Since this service was operational since December, the dwell time for some compromised machines could be significant. How is everyone planning to handle the IOC scrub for this? Are you just blocking the domains/IPs, or are you doing a full retrospective hunt on your NetFlow data?
Good call on the retrospective hunt. We're currently parsing our Zeek logs to see if any of our remote offices, which often use commercial VPNs, accidentally hit any of these ranges. It's a nightmare trying to distinguish between malicious VPN traffic and legit remote worker traffic without proper context. We're using this simple grep to pull potential hits from our archived Suricata logs first:
zgrep -i "FirstVPN" /var/log/suricata/fast.log* > /tmp/vpn_hits.txt
Still waiting for the full IOCs to be dropped by the authorities though.

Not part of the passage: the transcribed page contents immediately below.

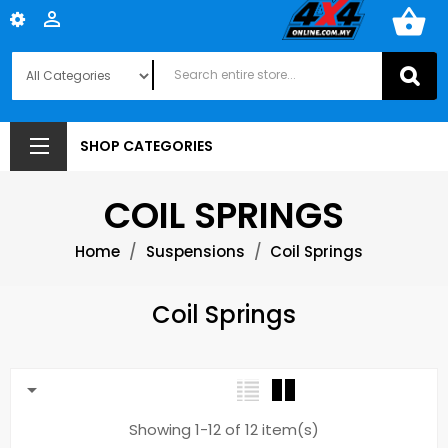
shopping_basket

SHOP CATEGORIES
COIL SPRINGS
Home
Suspensions
Coil Springs
Coil Springs

Showing 1-12 of 12 item(s)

This takedown reminds me of the 'IPStorm' operation. It disrupts the attackers' op-sec, but they usually scatter to residential proxy services or compromised SOHO routers almost immediately. From a red team perspective, we often see a shift toward tools like ligolo-ng or chisel over standard VPN protocols because they blend in better with HTTP/S traffic. I'd recommend focusing detection on protocol anomalies rather than just IP blocklists.